## Directions for this task
Can you restate the lines of the entries below, word for word, from the first one through the line that includes "The second view gained the BEIGE"?
(Beginning of Information given)
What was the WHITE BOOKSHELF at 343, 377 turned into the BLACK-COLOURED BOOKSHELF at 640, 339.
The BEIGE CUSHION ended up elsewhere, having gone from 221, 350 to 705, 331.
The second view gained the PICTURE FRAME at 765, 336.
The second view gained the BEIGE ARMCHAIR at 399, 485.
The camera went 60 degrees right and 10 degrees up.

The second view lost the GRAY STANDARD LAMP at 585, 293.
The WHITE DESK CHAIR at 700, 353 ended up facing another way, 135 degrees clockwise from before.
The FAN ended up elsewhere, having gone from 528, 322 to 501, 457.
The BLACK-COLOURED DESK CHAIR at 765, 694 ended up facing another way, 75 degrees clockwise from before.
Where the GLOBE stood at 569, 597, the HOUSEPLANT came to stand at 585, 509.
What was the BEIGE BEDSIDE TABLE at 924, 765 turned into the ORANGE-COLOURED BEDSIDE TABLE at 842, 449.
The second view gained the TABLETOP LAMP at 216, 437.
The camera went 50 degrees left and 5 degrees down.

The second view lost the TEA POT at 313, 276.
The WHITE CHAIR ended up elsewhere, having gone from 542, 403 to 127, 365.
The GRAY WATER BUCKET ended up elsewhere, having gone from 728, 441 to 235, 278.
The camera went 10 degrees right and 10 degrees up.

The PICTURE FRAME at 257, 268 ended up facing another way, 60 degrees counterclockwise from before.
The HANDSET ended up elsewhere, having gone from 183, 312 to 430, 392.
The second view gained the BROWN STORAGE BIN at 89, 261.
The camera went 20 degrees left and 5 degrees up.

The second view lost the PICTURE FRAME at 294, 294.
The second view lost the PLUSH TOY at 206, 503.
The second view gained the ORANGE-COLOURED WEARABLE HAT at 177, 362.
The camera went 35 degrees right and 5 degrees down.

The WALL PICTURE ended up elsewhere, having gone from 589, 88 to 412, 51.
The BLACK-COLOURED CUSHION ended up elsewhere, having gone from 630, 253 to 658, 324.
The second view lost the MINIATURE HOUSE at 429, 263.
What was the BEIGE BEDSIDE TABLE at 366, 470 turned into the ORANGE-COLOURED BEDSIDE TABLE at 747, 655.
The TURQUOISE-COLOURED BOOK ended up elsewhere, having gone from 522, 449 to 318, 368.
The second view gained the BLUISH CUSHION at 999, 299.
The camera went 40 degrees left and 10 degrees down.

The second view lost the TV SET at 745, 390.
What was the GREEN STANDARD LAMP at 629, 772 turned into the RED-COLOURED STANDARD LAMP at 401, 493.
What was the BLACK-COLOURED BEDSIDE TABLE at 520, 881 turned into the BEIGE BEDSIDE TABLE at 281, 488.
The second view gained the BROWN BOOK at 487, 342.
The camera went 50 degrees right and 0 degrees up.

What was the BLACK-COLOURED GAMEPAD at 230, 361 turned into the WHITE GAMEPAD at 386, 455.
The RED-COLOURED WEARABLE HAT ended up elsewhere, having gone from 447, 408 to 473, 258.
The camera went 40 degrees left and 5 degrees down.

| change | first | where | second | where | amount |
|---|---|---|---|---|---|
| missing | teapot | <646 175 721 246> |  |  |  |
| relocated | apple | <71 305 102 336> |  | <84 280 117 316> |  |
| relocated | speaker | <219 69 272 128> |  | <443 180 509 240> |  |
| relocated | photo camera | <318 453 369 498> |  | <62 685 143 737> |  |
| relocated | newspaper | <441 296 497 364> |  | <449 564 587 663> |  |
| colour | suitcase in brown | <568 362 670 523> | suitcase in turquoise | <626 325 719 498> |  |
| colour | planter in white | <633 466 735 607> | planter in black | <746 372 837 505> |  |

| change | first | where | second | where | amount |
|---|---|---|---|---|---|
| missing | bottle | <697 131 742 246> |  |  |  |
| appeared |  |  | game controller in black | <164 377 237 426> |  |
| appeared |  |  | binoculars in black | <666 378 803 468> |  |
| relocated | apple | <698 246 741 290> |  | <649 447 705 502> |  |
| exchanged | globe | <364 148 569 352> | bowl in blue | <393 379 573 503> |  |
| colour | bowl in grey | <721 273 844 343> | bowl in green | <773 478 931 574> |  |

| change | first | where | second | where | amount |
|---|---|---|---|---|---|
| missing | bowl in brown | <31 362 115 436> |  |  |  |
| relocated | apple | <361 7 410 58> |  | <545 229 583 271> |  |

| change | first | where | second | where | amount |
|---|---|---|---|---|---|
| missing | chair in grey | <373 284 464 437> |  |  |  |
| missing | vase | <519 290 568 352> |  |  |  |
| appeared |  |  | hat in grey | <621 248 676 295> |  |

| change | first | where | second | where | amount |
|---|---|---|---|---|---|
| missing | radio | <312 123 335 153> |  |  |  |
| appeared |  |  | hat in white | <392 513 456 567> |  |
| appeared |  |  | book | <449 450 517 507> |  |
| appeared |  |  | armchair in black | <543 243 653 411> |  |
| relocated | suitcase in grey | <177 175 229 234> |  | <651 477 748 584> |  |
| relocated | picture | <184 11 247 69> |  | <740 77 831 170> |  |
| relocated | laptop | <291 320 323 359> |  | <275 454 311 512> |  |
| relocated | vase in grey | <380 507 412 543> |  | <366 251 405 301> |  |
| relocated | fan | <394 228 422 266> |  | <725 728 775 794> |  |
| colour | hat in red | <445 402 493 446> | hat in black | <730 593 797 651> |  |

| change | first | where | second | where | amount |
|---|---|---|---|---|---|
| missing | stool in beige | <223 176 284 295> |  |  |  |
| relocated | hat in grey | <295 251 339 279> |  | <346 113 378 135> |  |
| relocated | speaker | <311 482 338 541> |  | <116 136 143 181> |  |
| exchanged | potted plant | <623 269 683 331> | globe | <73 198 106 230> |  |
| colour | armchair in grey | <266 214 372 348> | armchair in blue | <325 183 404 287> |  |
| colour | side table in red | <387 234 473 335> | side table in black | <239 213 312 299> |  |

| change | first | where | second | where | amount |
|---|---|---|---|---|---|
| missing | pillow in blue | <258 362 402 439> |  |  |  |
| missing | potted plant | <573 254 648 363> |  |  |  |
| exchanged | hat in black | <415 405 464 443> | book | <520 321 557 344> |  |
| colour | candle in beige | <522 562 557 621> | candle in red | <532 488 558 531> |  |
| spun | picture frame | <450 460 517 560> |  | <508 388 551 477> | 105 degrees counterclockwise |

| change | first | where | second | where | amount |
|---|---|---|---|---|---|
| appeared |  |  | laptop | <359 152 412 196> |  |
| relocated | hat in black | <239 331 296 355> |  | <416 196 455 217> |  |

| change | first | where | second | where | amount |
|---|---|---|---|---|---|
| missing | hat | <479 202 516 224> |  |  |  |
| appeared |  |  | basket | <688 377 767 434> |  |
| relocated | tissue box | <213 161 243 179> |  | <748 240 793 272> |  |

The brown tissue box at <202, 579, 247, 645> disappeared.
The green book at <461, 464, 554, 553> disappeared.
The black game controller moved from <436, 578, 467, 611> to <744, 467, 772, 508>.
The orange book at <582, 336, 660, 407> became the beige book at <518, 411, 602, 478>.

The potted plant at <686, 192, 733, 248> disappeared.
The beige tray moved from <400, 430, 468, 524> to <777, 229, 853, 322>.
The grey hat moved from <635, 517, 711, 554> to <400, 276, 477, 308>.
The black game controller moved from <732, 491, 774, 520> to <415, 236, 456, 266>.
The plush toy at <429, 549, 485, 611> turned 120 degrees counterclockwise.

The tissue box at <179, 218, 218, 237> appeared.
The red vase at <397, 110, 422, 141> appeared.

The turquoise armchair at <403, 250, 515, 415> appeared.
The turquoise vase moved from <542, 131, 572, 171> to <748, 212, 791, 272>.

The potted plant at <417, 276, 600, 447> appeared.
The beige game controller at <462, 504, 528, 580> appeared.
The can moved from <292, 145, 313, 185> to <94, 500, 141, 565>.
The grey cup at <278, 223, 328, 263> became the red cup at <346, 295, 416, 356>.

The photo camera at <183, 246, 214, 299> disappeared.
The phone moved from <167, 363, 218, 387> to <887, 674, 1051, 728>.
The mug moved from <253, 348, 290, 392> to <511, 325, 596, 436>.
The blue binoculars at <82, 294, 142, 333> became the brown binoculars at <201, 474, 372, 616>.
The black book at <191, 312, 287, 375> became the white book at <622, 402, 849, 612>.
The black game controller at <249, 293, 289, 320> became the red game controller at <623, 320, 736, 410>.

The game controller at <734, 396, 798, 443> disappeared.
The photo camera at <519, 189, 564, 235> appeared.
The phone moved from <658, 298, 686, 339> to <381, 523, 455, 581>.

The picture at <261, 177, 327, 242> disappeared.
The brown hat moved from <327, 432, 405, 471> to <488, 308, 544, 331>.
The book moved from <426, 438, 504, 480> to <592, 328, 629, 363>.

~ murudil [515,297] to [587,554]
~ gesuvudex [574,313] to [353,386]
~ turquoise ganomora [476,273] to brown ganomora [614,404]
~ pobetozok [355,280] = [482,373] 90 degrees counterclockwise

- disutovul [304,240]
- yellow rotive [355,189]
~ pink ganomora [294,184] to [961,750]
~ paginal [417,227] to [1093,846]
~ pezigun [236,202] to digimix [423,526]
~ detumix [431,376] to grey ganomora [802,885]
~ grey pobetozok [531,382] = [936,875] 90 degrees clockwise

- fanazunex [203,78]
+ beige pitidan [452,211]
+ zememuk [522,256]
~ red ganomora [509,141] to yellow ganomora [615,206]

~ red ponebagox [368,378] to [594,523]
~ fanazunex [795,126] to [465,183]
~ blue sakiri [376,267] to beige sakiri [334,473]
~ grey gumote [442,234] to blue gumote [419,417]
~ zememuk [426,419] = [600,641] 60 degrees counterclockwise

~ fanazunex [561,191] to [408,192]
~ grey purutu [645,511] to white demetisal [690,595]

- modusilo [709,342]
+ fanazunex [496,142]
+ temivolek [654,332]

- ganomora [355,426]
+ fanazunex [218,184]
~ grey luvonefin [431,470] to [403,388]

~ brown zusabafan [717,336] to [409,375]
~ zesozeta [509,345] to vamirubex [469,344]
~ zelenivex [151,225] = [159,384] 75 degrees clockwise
(End of Information given)
## Answer below
What was the WHITE BOOKSHELF at 343, 377 turned into the BLACK-COLOURED BOOKSHELF at 640, 339.
The BEIGE CUSHION ended up elsewhere, having gone from 221, 350 to 705, 331.
The second view gained the PICTURE FRAME at 765, 336.
The second view gained the BEIGE ARMCHAIR at 399, 485.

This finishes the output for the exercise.